Dans le colostrum, les concentrations en anticorps spécifiques des valences vaccinales obtenues après vaccination ne sont pas apparues significativement différentes chez les vaches ayant reçu simultanément les deux vaccins, par rapport aux vaches ayant reçu l'un ou l'autre des deux vaccins.
Des réactions locales au point d'injection, de faible fréquence, ont été observées, exclusivement dans les élevages qui ne pratiquaient pas la vaccination auparavant.
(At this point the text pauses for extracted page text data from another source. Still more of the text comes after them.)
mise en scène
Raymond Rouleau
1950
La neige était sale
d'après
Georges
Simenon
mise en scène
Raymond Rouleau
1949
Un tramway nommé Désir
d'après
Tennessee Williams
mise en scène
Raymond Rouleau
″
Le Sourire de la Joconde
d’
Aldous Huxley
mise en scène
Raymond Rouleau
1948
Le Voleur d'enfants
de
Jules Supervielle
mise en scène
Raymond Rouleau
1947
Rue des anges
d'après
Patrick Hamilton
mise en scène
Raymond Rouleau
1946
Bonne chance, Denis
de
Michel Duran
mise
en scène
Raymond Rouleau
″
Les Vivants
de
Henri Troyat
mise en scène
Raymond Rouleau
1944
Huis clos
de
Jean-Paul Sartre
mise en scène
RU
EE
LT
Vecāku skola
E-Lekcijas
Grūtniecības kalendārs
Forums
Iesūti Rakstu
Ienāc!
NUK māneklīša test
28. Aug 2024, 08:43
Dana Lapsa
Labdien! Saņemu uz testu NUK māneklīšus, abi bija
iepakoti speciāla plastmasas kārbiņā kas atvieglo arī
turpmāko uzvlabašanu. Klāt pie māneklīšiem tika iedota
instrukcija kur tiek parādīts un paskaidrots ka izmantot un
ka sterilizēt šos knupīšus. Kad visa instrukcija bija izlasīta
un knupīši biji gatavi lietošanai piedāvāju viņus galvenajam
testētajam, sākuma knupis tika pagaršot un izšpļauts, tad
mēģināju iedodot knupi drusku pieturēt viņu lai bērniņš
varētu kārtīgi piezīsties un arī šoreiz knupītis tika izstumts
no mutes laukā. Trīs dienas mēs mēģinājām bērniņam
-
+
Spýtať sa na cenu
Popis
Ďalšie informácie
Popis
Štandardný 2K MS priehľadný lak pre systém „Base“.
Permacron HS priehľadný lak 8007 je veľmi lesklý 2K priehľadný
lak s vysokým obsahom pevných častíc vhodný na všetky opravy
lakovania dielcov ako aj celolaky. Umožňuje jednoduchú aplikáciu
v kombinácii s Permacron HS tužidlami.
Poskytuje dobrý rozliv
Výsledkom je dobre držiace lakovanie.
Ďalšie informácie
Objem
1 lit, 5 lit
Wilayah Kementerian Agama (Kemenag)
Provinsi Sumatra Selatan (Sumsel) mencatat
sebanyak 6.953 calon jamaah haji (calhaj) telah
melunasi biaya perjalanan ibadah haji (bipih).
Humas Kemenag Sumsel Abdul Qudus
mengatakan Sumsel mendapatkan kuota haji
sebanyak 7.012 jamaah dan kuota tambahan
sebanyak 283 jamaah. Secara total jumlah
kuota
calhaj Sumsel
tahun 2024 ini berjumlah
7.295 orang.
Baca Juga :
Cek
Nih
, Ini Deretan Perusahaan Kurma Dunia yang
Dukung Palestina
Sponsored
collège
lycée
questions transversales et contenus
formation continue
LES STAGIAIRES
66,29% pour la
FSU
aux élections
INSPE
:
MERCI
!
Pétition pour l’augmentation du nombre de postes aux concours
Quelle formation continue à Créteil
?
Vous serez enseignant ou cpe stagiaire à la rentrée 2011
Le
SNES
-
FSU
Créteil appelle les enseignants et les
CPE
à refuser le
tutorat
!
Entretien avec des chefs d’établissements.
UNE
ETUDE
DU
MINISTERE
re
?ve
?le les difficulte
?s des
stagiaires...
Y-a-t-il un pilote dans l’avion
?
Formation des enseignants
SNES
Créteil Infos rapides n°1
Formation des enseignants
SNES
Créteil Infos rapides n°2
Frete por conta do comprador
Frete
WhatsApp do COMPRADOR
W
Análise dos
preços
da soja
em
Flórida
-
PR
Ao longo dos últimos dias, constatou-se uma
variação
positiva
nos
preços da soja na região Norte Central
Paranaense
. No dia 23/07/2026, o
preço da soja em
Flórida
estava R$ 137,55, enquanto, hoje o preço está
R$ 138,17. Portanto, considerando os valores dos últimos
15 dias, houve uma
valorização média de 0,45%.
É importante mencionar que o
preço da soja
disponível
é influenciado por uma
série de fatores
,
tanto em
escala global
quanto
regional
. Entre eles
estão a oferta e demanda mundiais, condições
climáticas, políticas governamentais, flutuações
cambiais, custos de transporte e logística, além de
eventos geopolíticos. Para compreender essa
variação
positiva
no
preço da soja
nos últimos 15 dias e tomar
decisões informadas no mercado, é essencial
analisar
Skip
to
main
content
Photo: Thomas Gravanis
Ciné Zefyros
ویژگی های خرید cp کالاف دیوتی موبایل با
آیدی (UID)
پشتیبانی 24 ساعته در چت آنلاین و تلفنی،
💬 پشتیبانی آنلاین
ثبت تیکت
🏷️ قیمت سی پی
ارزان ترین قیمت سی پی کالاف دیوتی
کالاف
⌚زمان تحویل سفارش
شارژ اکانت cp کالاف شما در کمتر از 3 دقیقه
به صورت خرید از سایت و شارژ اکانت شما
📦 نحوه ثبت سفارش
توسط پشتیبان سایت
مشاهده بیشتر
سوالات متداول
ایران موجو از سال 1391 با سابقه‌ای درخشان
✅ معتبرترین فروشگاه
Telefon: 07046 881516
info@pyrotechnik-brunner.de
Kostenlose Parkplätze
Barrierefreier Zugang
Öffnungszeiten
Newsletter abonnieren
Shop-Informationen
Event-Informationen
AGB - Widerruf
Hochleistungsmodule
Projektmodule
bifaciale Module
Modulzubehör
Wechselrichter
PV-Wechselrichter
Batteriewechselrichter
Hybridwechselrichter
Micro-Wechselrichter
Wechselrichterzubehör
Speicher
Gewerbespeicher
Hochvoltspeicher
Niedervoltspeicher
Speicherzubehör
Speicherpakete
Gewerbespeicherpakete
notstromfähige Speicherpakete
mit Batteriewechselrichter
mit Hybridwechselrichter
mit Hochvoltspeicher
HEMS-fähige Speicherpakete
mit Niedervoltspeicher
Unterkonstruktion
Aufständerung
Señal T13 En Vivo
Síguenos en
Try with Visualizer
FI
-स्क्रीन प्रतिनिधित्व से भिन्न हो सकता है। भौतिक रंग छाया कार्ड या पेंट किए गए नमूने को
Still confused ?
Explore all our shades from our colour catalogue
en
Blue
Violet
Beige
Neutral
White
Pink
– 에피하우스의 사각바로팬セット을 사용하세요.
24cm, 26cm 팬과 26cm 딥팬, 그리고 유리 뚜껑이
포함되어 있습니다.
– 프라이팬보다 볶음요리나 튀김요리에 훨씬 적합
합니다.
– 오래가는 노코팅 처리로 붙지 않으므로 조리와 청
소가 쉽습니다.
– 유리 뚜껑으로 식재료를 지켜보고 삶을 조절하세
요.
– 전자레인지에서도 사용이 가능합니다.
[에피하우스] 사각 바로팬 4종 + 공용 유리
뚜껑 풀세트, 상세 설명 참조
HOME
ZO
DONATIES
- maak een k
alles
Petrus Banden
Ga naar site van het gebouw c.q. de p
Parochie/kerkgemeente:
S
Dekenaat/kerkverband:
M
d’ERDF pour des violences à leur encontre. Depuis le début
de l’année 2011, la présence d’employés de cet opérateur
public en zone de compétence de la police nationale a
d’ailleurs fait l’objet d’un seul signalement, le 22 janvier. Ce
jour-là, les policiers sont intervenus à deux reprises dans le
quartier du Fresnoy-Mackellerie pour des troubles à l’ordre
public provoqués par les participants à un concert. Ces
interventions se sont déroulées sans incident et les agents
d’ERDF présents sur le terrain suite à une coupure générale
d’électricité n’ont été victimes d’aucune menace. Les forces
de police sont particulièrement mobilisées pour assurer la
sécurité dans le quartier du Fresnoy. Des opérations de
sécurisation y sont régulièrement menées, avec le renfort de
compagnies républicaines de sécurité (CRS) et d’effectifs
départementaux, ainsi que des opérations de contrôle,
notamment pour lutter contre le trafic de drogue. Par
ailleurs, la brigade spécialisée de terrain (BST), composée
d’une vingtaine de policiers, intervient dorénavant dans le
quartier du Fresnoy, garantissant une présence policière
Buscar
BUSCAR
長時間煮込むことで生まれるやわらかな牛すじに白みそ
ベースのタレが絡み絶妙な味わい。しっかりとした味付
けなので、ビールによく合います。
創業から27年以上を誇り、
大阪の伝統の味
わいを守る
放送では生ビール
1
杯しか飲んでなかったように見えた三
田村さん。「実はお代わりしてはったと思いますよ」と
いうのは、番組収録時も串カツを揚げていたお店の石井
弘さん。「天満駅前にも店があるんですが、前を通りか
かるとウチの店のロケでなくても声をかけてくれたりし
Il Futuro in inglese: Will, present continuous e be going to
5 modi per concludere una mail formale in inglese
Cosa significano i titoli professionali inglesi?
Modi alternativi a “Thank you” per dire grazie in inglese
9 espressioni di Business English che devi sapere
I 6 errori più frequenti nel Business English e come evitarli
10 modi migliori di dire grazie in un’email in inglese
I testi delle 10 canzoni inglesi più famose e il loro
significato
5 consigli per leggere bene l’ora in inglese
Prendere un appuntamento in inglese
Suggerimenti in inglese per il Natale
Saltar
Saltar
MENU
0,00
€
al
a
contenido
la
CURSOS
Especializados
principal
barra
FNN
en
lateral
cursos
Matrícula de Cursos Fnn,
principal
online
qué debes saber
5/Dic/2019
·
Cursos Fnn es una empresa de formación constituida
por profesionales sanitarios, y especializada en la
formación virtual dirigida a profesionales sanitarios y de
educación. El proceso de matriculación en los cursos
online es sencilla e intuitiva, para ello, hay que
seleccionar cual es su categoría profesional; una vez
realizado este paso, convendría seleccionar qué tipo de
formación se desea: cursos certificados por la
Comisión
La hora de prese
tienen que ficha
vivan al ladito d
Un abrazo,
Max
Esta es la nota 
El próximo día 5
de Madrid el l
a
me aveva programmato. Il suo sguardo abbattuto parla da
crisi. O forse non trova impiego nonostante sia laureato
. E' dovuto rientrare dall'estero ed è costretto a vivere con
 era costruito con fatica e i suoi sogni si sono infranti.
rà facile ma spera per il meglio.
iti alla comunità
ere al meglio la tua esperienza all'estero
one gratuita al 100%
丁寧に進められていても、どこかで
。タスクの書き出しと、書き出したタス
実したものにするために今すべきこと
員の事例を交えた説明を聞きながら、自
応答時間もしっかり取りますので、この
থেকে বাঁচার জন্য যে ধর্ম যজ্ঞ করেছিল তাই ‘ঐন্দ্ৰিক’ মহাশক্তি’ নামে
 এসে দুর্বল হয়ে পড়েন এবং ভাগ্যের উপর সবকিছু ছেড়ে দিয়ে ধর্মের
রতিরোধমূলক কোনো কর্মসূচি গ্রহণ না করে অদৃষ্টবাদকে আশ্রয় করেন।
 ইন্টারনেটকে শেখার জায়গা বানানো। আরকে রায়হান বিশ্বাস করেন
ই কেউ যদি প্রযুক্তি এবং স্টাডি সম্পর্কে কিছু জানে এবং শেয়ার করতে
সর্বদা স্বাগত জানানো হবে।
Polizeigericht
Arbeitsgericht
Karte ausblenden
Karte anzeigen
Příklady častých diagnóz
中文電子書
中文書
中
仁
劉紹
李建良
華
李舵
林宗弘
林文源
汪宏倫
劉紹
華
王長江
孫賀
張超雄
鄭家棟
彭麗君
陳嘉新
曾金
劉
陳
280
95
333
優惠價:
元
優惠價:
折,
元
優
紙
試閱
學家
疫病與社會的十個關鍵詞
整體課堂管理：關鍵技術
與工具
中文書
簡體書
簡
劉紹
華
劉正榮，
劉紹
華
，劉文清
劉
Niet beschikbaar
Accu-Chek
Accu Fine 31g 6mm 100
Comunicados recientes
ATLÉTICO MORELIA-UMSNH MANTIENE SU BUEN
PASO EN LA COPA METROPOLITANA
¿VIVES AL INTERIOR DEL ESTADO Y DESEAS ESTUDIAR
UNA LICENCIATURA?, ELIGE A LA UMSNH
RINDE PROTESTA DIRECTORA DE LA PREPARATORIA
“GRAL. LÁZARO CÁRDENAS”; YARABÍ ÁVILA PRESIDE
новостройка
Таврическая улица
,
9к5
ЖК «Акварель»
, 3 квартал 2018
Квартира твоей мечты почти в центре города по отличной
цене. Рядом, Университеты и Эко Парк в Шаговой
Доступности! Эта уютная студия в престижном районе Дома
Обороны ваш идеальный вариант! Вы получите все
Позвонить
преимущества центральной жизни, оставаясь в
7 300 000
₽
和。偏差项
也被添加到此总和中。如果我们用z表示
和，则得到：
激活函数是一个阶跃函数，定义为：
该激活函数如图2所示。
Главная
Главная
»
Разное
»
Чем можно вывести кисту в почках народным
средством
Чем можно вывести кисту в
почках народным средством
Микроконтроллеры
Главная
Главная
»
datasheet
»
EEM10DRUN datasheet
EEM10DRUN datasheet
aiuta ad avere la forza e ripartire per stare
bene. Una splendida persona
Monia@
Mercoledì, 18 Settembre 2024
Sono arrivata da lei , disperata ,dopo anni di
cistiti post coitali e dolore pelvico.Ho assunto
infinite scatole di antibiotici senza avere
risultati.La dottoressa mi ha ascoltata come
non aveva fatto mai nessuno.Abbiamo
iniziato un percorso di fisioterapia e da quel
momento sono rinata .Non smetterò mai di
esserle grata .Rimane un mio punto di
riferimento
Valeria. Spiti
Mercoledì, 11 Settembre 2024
Il est possible que ces exploitations aient manqué d'expérience dans la conduite des opérations de vaccination ou que les éleveurs aient été plus sensibles à l'apparition de telles réactions, d'où un taux de notification plus élevé. Le pourcentage de réactions n'a pas été significativement différent selon le groupe vaccinal et s'est révélé en accord avec celui décrit dans les RCP des deux spécialités concernées.
Conclusion
Cette étude a permis de documenter en conditions terrain l'innocuité et la compatibilité d'une administration simultanée en des points d'injection distincts des vaccins Bovigen® Scour et Imocolibov® à des vaches gestantes, en prévention des entérites néonatales. Globalement, les taux d'anticorps spécifiques obtenus vis-à-vis des valences vaccinales dans le colostrum des vaches vaccinées n'ont pas différé significativement entre les vaches ayant reçu simultanément les deux spécialités, par rapport à celles ayant reçu l'un ou l'autre des deux vaccins.